Exercise instructions: Write out all of the following lines verbatim, keeping their order, and omit the pictures from your answer.

Supplied entries:
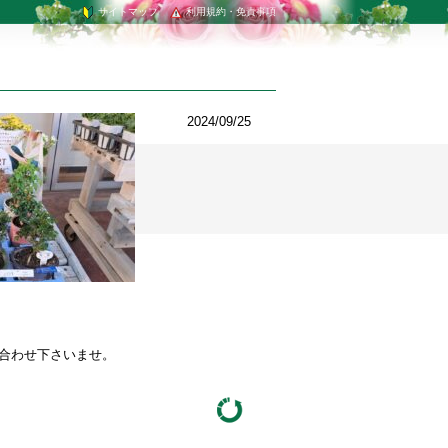
サイトマップ
利用規約・免責事項
2024/09/25
い合わせ下さいませ。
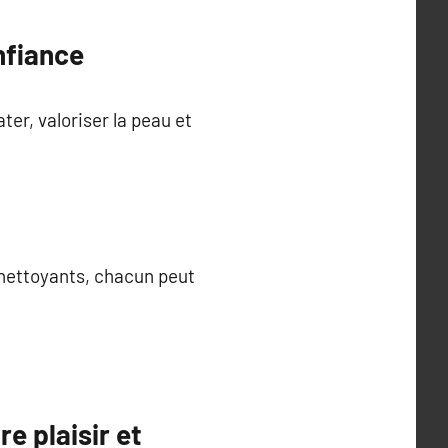
onfiance
ter, valoriser la peau et
s nettoyants, chacun peut
re plaisir et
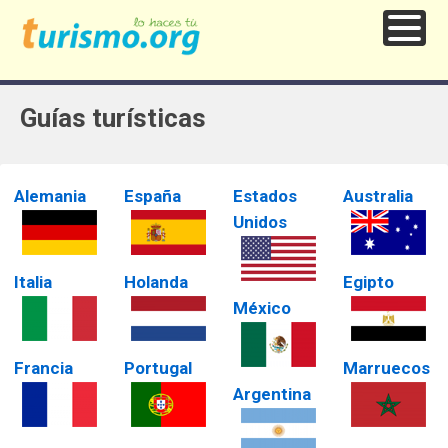
Guías turísticas
Alemania
España
Estados
Australia
Unidos
Italia
Holanda
Egipto
México
Francia
Portugal
Marruecos
Argentina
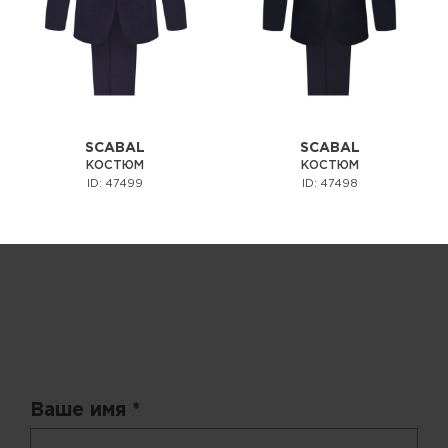
SCABAL
SCABAL
КОСТЮМ
КОСТЮМ
ID: 47499
ID: 47498
Запрос цены
Ваше имя *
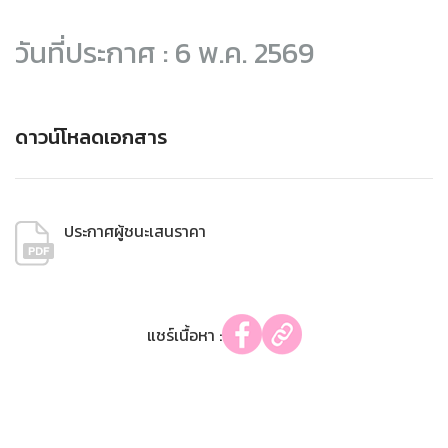
วันที่ประกาศ : 6 พ.ค. 2569
ดาวน์โหลดเอกสาร
ประกาศผู้ชนะเสนราคา
แชร์เนื้อหา :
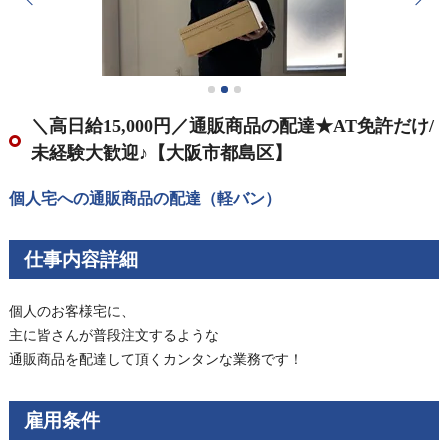
＼高日給15,000円／通販商品の配達★AT免許だけ/
未経験大歓迎♪【大阪市都島区】
個人宅への通販商品の配達（軽バン）
仕事内容詳細
個人のお客様宅に、
主に皆さんが普段注文するような
通販商品を配達して頂くカンタンな業務です！
雇用条件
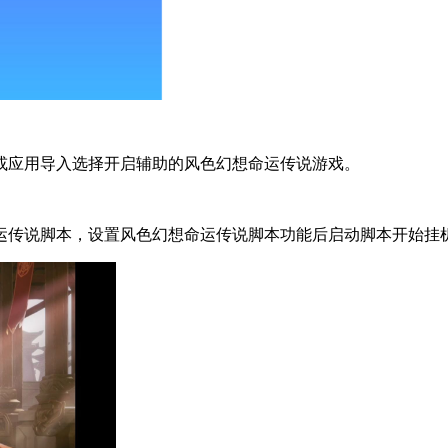
或应用导入选择开启辅助的风色幻想命运传说游戏。
运传说脚本，设置风色幻想命运传说脚本功能后启动脚本开始挂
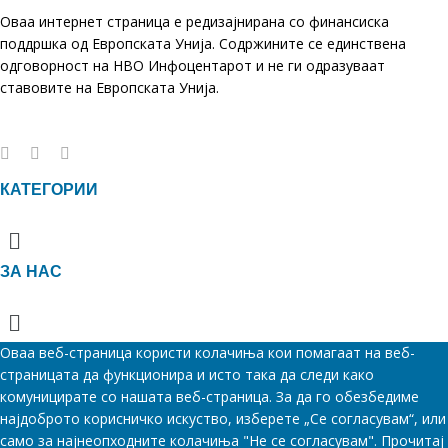
Оваа интернет страница е редизајнирана со финансиска
поддршка од Европската Унија. Содржините се единствена
одговорност на НВО Инфоцентарот и не ги одразуваат
ставовите на Европската Унија.
КАТЕГОРИИ
Menu
ЗА НАС
Menu
Оваа веб-страница користи колачиња кои помагаат на веб-
страницата да функционира и исто така да следи како
комуницирате со нашата веб-страница. За да го обезбедиме
најдоброто корисничко искуство, изберете „Се согласувам“, или
само за најнеопходните колачиња "Не се согласувам". Прочитај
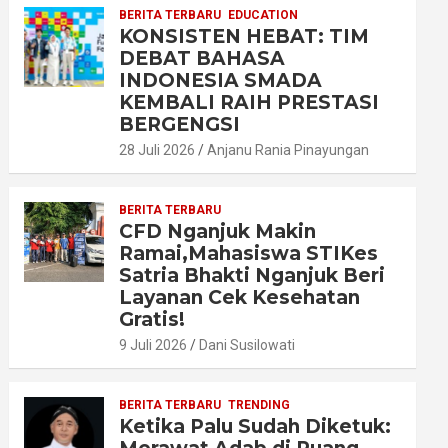
BERITA TERBARU
EDUCATION
KONSISTEN HEBAT: TIM
DEBAT BAHASA
INDONESIA SMADA
KEMBALI RAIH PRESTASI
BERGENGSI
28 Juli 2026
Anjanu Rania Pinayungan
BERITA TERBARU
CFD Nganjuk Makin
Ramai,Mahasiswa STIKes
Satria Bhakti Nganjuk Beri
Layanan Cek Kesehatan
Gratis!
9 Juli 2026
Dani Susilowati
BERITA TERBARU
TRENDING
Ketika Palu Sudah Diketuk:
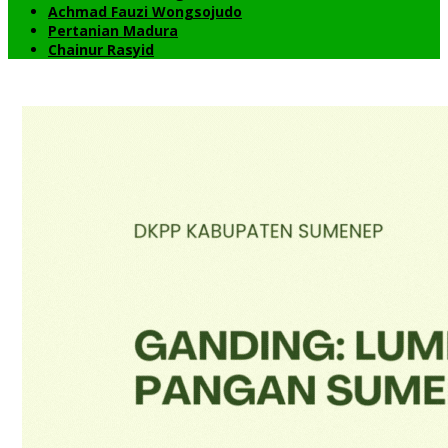
Achmad Fauzi Wongsojudo
Pertanian Madura
Chainur Rasyid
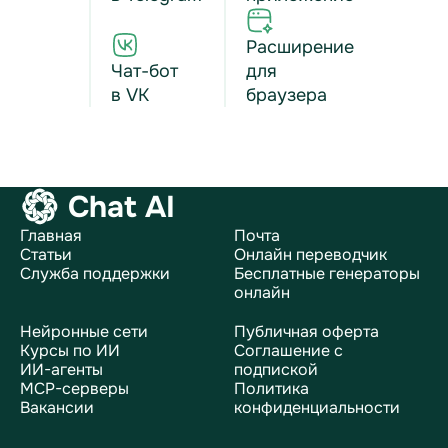
Расширение
Чат-бот
для
в VK
браузера
Chat AI
Главная
Почта
Статьи
Онлайн переводчик
Служба поддержки
Бесплатные генераторы
онлайн
Нейронные сети
Публичная оферта
Курсы по ИИ
Соглашение с
ИИ-агенты
подпиской
MCP-серверы
Политика
Вакансии
конфиденциальности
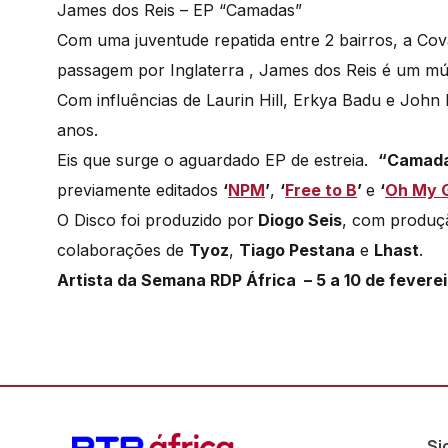
James dos Reis – EP “Camadas”
Com uma juventude repatida entre 2 bairros, a Co
passagem por Inglaterra , James dos Reis é um mús
Com influências de Laurin Hill, Erkya Badu e John 
anos.
Eis que surge o aguardado EP de estreia.
“Camad
previamente editados
‘
NPM
’
,
‘
Free to B
’
e
‘
Oh My 
O Disco foi produzido por
Diogo Seis
, com produç
colaborações de
Tyoz
,
Tiago Pestana
e
Lhast
.
Artista da Semana RDP África – 5 a 10 de feverei
Si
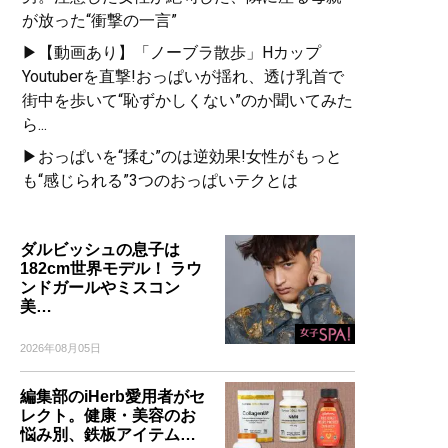
が放った“衝撃の一言”
▶【動画あり】「ノーブラ散歩」Hカップ
Youtuberを直撃!おっぱいが揺れ、透け乳首で
街中を歩いて“恥ずかしくない”のか聞いてみた
ら...
▶おっぱいを“揉む”のは逆効果!女性がもっと
も“感じられる”3つのおっぱいテクとは
ダルビッシュの息子は
182cm世界モデル！ ラウ
ンドガールやミスコン
美…
2026年08月05日
編集部のiHerb愛用者がセ
レクト。健康・美容のお
悩み別、鉄板アイテム…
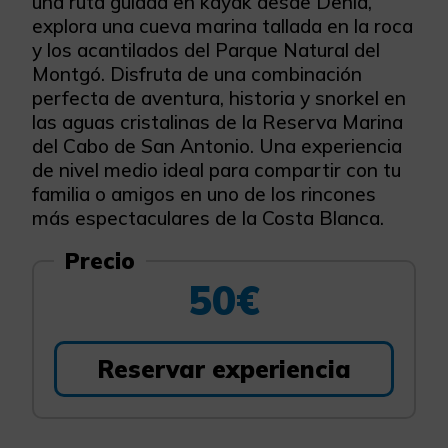
una ruta guiada en kayak desde Denia,
explora una cueva marina tallada en la roca
y los acantilados del Parque Natural del
Montgó. Disfruta de una combinación
perfecta de aventura, historia y snorkel en
las aguas cristalinas de la Reserva Marina
del Cabo de San Antonio. Una experiencia
de nivel medio ideal para compartir con tu
familia o amigos en uno de los rincones
más espectaculares de la Costa Blanca.
Precio
50€
Reservar experiencia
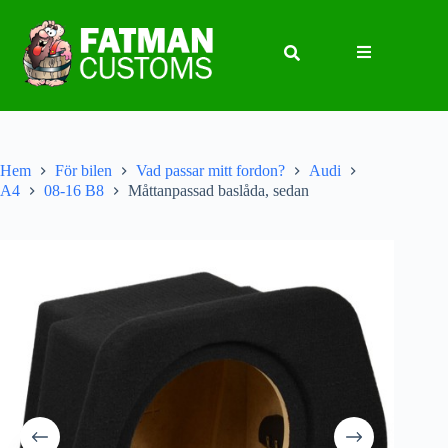
Hem
För bilen
Vad passar mitt fordon?
Audi
A4
08-16 B8
Måttanpassad baslåda, sedan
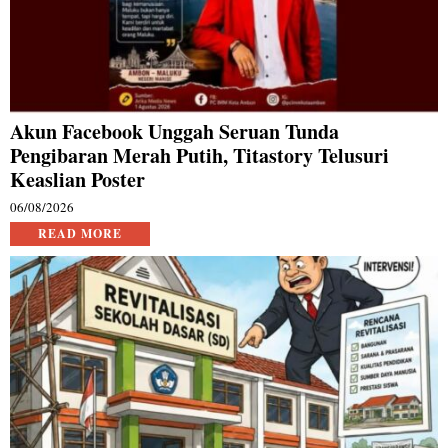
Akun Facebook Unggah Seruan Tunda
Pengibaran Merah Putih, Titastory Telusuri
Keaslian Poster
06/08/2026
READ MORE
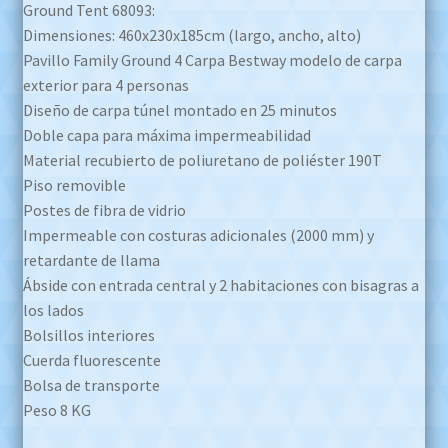
Ground Tent 68093:
Dimensiones: 460x230x185cm (largo, ancho, alto)
Pavillo Family Ground 4 Carpa Bestway modelo de carpa
exterior para 4 personas
Diseño de carpa túnel montado en 25 minutos
Doble capa para máxima impermeabilidad
Material recubierto de poliuretano de poliéster 190T
Piso removible
Postes de fibra de vidrio
Impermeable con costuras adicionales (2000 mm) y
retardante de llama
Ábside con entrada central y 2 habitaciones con bisagras a
los lados
Bolsillos interiores
Cuerda fluorescente
Bolsa de transporte
Peso 8 KG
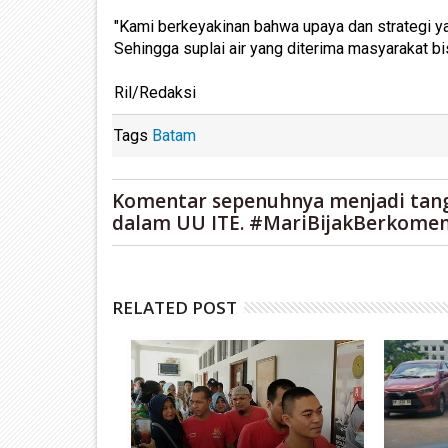
"Kami berkeyakinan bahwa upaya dan strategi ya
Sehingga suplai air yang diterima masyarakat bi
Ril/Redaksi
Tags
Batam
Komentar sepenuhnya menjadi tan
dalam UU ITE. #MariBijakBerkomen
RELATED POST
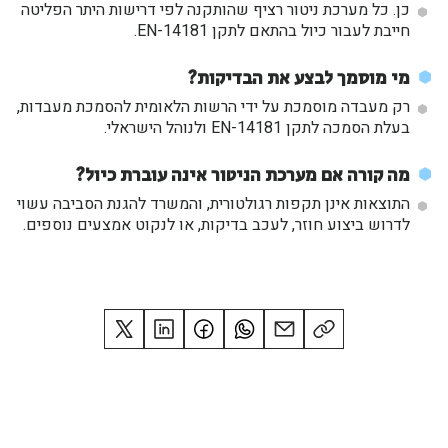
כן. כל מערכת ניטור רציף שהותקנה לפי דרישות היתר הפליטה
חייבת לעבור כיול בהתאם לתקן EN-14181.
מי מוסמך לבצע את הבדיקות?
רק מעבדה מוסמכת על ידי הרשות הלאומית להסמכת מעבדות,
בעלת הסמכה לתקן EN-14181 ולנוהל הישראלי.
מה קורה אם מערכת הניטור אינה עוברת כיול?
התוצאות אינן תקפות רגולטורית, והמשרד להגנת הסביבה עשוי
לדרוש ביצוע חוזר, לעכב בדיקות, או לנקוט אמצעים נוספים.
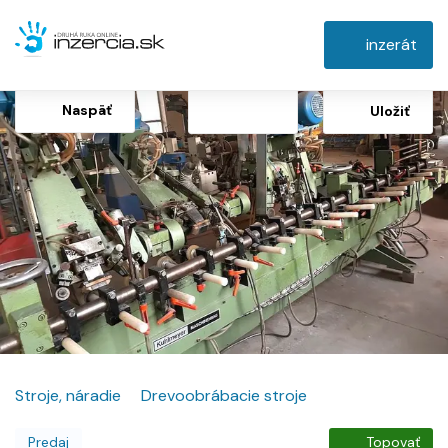
inzerát
Naspäť
Uložiť
Stroje, náradie
Drevoobrábacie stroje
Predaj
Topovať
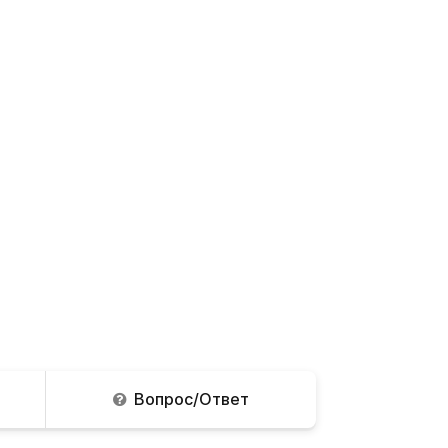
Вопрос/Ответ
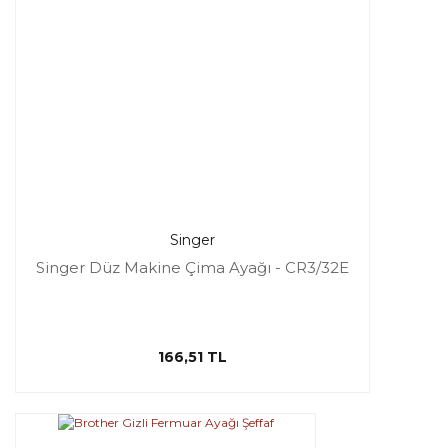
Singer
Singer Düz Makine Çima Ayağı - CR3/32E
166,51 TL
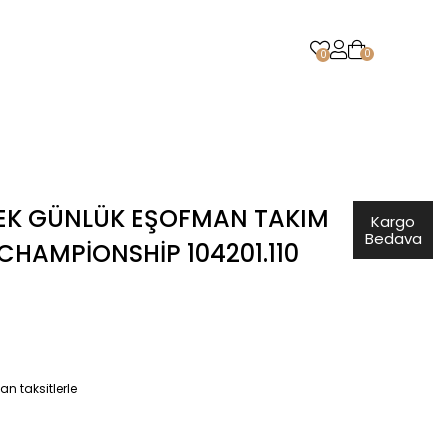
0
0
EK GÜNLÜK EŞOFMAN TAKIM
Kargo
Bedava
HAMPIONSHIP 104201.110
n taksitlerle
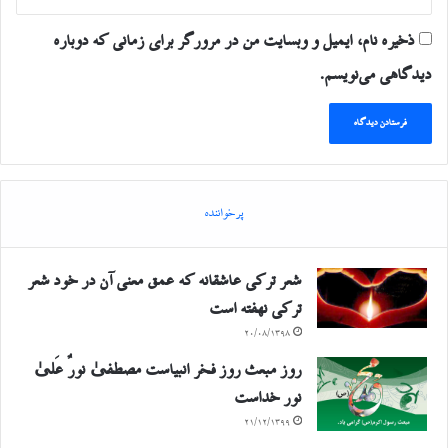
ذخیره نام، ایمیل و وبسایت من در مرورگر برای زمانی که دوباره
دیدگاهی می‌نویسم.
پرخواننده
شعر ترکی عاشقانه که عمق معنی آن در خود شعر
ترکی نهفته است
۲۰/۰۸/۱۳۹۸
روز مبعث روز فخر انبیاست مصطفیٰ نورٌ عَلیٰ
نور خداست
۲۱/۱۲/۱۳۹۹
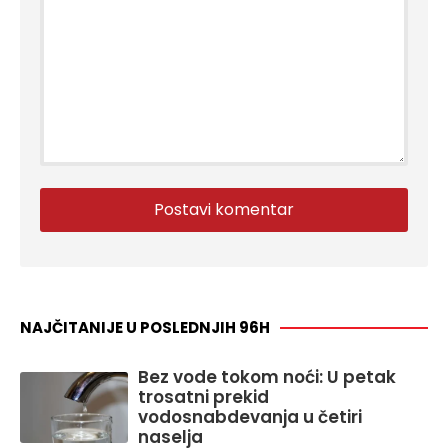
NAJČITANIJE U POSLEDNJIH 96H
Bez vode tokom noći: U petak
trosatni prekid
vodosnabdevanja u četiri
naselja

Written solution:
サイトマップ
利用規約・免責事項
2024/09/25
い合わせ下さいませ。
onfiance
ter, valoriser la peau et
s nettoyants, chacun peut
re plaisir et
Guías turísticas
Alemania
España
Estados
Australia
Unidos
Italia
Holanda
Egipto
México
Francia
Portugal
Marruecos
Argentina
SCABAL
SCABAL
КОСТЮМ
КОСТЮМ
ID: 47499
ID: 47498
Запрос цены
Ваше имя *
วันที่ประกาศ : 6 พ.ค. 2569
ดาวน์โหลดเอกสาร
ประกาศผู้ชนะเสนราคา
แชร์เนื้อหา :
＼高日給15,000円／通販商品の配達★AT免許だけ/
未経験大歓迎♪【大阪市都島区】
個人宅への通販商品の配達（軽バン）
仕事内容詳細
個人のお客様宅に、
主に皆さんが普段注文するような
通販商品を配達して頂くカンタンな業務です！
雇用条件
或应用导入选择开启辅助的风色幻想命运传说游戏。
运传说脚本，设置风色幻想命运传说脚本功能后启动脚本开始挂
Оваа интернет страница е редизајнирана со финансиска
поддршка од Европската Унија. Содржините се единствена
одговорност на НВО Инфоцентарот и не ги одразуваат
ставовите на Европската Унија.
КАТЕГОРИИ
Menu
ЗА НАС
Menu
Оваа веб-страница користи колачиња кои помагаат на веб-
страницата да функционира и исто така да следи како
комуницирате со нашата веб-страница. За да го обезбедиме
најдоброто корисничко искуство, изберете „Се согласувам“, или
само за најнеопходните колачиња "Не се согласувам". Прочитај
BERITA TERBARU
EDUCATION
KONSISTEN HEBAT: TIM
DEBAT BAHASA
INDONESIA SMADA
KEMBALI RAIH PRESTASI
BERGENGSI
28 Juli 2026
Anjanu Rania Pinayungan
BERITA TERBARU
CFD Nganjuk Makin
Ramai,Mahasiswa STIKes
Satria Bhakti Nganjuk Beri
Layanan Cek Kesehatan
Gratis!
9 Juli 2026
Dani Susilowati
BERITA TERBARU
TRENDING
Ketika Palu Sudah Diketuk:
Achmad Fauzi Wongsojudo
Pertanian Madura
Chainur Rasyid
Расширение
Чат-бот
для
в VK
браузера
Chat AI
Главная
Почта
Статьи
Онлайн переводчик
Служба поддержки
Бесплатные генераторы
онлайн
Нейронные сети
Публичная оферта
Курсы по ИИ
Соглашение с
ИИ-агенты
подпиской
MCP-серверы
Политика
Вакансии
конфиденциальности
James dos Reis – EP “Camadas”
Com uma juventude repatida entre 2 bairros, a Co
passagem por Inglaterra , James dos Reis é um mús
Com influências de Laurin Hill, Erkya Badu e John 
anos.
Eis que surge o aguardado EP de estreia.
“Camad
previamente editados
‘
NPM
’
,
‘
Free to B
’
e
‘
Oh My 
O Disco foi produzido por
Diogo Seis
, com produç
colaborações de
Tyoz
,
Tiago Pestana
e
Lhast
.
Artista da Semana RDP África – 5 a 10 de feverei
Si
が放った“衝撃の一言”
▶【動画あり】「ノーブラ散歩」Hカップ
Youtuberを直撃!おっぱいが揺れ、透け乳首で
街中を歩いて“恥ずかしくない”のか聞いてみた
ら...
▶おっぱいを“揉む”のは逆効果!女性がもっと
も“感じられる”3つのおっぱいテクとは
ダルビッシュの息子は
182cm世界モデル！ ラウ
ンドガールやミスコン
美…
2026年08月05日
編集部のiHerb愛用者がセ
レクト。健康・美容のお
悩み別、鉄板アイテム…
una ruta guiada en kayak desde Denia,
explora una cueva marina tallada en la roca
y los acantilados del Parque Natural del
Montgó. Disfruta de una combinación
perfecta de aventura, historia y snorkel en
las aguas cristalinas de la Reserva Marina
del Cabo de San Antonio. Una experiencia
de nivel medio ideal para compartir con tu
familia o amigos en uno de los rincones
más espectaculares de la Costa Blanca.
Precio
50€
Reservar experiencia
Hem
För bilen
Vad passar mitt fordon?
Audi
A4
08-16 B8
Måttanpassad baslåda, sedan
Akun Facebook Unggah Seruan Tunda
Pengibaran Merah Putih, Titastory Telusuri
Keaslian Poster
06/08/2026
READ MORE
Ground Tent 68093:
Dimensiones: 460x230x185cm (largo, ancho, alto)
Pavillo Family Ground 4 Carpa Bestway modelo de carpa
exterior para 4 personas
Diseño de carpa túnel montado en 25 minutos
Doble capa para máxima impermeabilidad
Material recubierto de poliuretano de poliéster 190T
Piso removible
Postes de fibra de vidrio
Impermeable con costuras adicionales (2000 mm) y
retardante de llama
Ábside con entrada central y 2 habitaciones con bisagras a
los lados
Bolsillos interiores
Cuerda fluorescente
Bolsa de transporte
Peso 8 KG
"Kami berkeyakinan bahwa upaya dan strategi ya
Sehingga suplai air yang diterima masyarakat bi
Ril/Redaksi
Tags
Batam
Komentar sepenuhnya menjadi tan
dalam UU ITE. #MariBijakBerkomen
RELATED POST
כן. כל מערכת ניטור רציף שהותקנה לפי דרישות היתר הפליטה
חייבת לעבור כיול בהתאם לתקן EN-14181.
מי מוסמך לבצע את הבדיקות?
רק מעבדה מוסמכת על ידי הרשות הלאומית להסמכת מעבדות,
בעלת הסמכה לתקן EN-14181 ולנוהל הישראלי.
מה קורה אם מערכת הניטור אינה עוברת כיול?
התוצאות אינן תקפות רגולטורית, והמשרד להגנת הסביבה עשוי
לדרוש ביצוע חוזר, לעכב בדיקות, או לנקוט אמצעים נוספים.
inzerát
Naspäť
Uložiť
Stroje, náradie
Drevoobrábacie stroje
Predaj
Topovať
Вопрос/Ответ
Singer
Singer Düz Makine Çima Ayağı - CR3/32E
166,51 TL
0
0
EK GÜNLÜK EŞOFMAN TAKIM
Kargo
Bedava
HAMPIONSHIP 104201.110
n taksitlerle
ذخیره نام، ایمیل و وبسایت من در مرورگر برای زمانی که دوباره
دیدگاهی می‌نویسم.
پرخواننده
شعر ترکی عاشقانه که عمق معنی آن در خود شعر
ترکی نهفته است
۲۰/۰۸/۱۳۹۸
روز مبعث روز فخر انبیاست مصطفیٰ نورٌ عَلیٰ
نور خداست
۲۱/۱۲/۱۳۹۹
NAJČITANIJE U POSLEDNJIH 96H
Bez vode tokom noći: U petak
trosatni prekid
vodosnabdevanja u četiri
naselja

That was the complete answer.